玄乙和玄金微笑著點了點頭,李硯澤和柳若絮便恭敬地走下了那排台階。兩人並肩地走了一陣,拐過一個拐角,柳若絮小心地回過頭看了一看,確定已經看不到玄乙和玄金後長出了一口氣,
“呼,師父師叔怪不得是三位師公教出來的,性格都一模一樣。”
李硯澤聽言一笑,這丫頭他也真是沒有辦法。他繼續向前走,自然地問道,“為什麼,玄兮師叔可完全不一樣吧?”
“額。”柳若絮愣了一愣,思索了一下,玄兮的確是跟他們的師父師叔完全不同,或者說應該是截然相反。她搖了搖頭,不去想這個問題,她一想到玄兮就頭痛,成天就讓她學一些她認為無聊透頂的功法。
“他是變態嘛,當然不一樣了!”柳若絮擺了擺手道,
“你說誰是變態?”一個熟悉的聲音在兩人上方響起,“哎呀!”柳若絮大叫一聲,腦袋不知道被什麼東西砸了一下,雖然不痛但是聲音卻是很大,柳若絮急揉了揉頭,低下頭看到地上滾動的一個酒葫蘆,在她腳邊停了下來。
“這是......”柳若絮的臉色一下子暗淡了下來,緊張地四下望了一望,最後在兩人斜上方的屋簷上看到了一個滄桑的身影,一襲破舊的道袍微微蕩起。
“玄兮老大,你好啊......”柳若絮訕笑著對玄兮打招呼道,身子不自覺地抖了一抖。李硯澤見到玄兮則是淡然的很,向玄兮行了一禮,
“弟子淵硯見過師叔。
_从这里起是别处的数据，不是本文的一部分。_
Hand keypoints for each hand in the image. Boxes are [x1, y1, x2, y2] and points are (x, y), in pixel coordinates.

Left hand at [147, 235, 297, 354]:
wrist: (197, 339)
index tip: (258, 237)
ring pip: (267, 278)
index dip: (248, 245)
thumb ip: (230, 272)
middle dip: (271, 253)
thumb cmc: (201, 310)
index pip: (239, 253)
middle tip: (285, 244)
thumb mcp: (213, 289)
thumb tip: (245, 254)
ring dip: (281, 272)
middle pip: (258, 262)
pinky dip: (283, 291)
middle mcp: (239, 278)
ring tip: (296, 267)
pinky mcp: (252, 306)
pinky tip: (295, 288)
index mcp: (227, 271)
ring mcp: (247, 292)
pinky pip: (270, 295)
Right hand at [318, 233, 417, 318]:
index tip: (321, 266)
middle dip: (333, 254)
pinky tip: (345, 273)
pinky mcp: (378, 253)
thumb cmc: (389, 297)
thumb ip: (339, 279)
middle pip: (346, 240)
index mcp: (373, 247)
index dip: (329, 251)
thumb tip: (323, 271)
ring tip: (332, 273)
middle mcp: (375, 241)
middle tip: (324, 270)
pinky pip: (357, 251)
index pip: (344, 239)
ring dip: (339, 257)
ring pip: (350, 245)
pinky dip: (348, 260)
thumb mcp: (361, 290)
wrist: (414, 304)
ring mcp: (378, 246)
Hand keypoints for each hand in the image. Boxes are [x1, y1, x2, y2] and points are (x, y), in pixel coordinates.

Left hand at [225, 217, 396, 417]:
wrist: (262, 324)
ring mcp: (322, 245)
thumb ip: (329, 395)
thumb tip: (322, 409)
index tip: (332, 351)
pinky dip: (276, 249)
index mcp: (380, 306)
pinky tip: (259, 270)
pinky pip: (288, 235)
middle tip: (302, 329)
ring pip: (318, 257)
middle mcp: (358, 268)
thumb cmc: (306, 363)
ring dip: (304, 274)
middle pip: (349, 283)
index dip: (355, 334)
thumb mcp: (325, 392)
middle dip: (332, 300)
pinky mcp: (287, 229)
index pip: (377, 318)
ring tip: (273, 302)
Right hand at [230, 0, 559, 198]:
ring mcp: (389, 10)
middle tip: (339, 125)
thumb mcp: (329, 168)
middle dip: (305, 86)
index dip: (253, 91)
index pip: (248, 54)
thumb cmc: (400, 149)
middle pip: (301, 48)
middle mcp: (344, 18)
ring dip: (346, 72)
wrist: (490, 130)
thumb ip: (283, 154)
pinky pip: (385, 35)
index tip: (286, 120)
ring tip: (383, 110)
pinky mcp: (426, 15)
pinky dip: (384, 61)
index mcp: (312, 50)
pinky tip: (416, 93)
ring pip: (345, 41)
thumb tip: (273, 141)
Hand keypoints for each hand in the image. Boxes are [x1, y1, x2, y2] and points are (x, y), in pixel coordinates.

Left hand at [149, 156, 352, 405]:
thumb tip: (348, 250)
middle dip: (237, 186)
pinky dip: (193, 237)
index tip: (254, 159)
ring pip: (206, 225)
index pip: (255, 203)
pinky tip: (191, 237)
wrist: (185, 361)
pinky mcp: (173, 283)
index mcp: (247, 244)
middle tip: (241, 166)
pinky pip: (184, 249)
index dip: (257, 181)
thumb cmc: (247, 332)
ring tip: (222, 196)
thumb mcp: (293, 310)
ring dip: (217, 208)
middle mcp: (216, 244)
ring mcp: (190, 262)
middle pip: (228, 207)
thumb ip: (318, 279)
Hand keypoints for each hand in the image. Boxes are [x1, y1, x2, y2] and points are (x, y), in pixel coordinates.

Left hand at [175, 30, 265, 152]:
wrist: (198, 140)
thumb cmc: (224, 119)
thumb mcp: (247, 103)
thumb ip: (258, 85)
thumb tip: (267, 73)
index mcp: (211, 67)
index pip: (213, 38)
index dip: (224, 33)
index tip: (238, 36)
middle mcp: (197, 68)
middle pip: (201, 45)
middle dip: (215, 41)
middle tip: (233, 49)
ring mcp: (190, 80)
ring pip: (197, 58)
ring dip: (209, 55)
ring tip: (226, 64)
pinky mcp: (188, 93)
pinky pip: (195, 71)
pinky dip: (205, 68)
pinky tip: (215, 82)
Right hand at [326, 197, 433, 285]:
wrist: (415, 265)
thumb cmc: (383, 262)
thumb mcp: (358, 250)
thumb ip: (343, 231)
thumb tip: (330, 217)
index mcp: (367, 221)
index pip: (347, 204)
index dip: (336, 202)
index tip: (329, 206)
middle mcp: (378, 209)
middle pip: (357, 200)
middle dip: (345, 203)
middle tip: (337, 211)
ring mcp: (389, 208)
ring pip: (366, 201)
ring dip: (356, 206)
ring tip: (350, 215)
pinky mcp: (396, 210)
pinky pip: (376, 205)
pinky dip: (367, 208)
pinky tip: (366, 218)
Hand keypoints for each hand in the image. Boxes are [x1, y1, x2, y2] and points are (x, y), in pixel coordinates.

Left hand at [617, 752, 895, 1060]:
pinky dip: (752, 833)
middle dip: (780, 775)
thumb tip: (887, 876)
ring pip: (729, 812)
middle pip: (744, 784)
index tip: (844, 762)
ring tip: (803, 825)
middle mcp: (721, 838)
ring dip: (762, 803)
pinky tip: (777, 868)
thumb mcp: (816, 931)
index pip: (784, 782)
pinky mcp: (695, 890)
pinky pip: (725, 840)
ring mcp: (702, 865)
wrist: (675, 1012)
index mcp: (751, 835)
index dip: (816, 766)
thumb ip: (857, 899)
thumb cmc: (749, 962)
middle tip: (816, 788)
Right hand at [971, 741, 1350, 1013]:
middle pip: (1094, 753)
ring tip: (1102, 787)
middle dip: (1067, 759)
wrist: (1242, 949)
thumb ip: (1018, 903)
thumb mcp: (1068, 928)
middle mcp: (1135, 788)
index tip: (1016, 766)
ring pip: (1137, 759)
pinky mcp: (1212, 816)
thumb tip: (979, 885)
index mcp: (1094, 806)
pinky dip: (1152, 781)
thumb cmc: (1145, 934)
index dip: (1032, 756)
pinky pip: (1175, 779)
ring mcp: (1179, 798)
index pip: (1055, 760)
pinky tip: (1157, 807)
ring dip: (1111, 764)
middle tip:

”
玄兮淡淡一笑,手指輕輕一勾,掉落在地上的那隻酒葫蘆便飛了起來,落到了他的手上。他抓了抓那頭淩亂地紮著的頭發,有意地壓低聲音問道,“剛才,我好像聽到有人罵我是變態啊?”
“額......是他,他說的!”柳若絮急指著李硯澤說道,玄兮目光在柳若絮身上打量了半天,然後轉向到李硯澤身上,“小子,是這樣嗎?”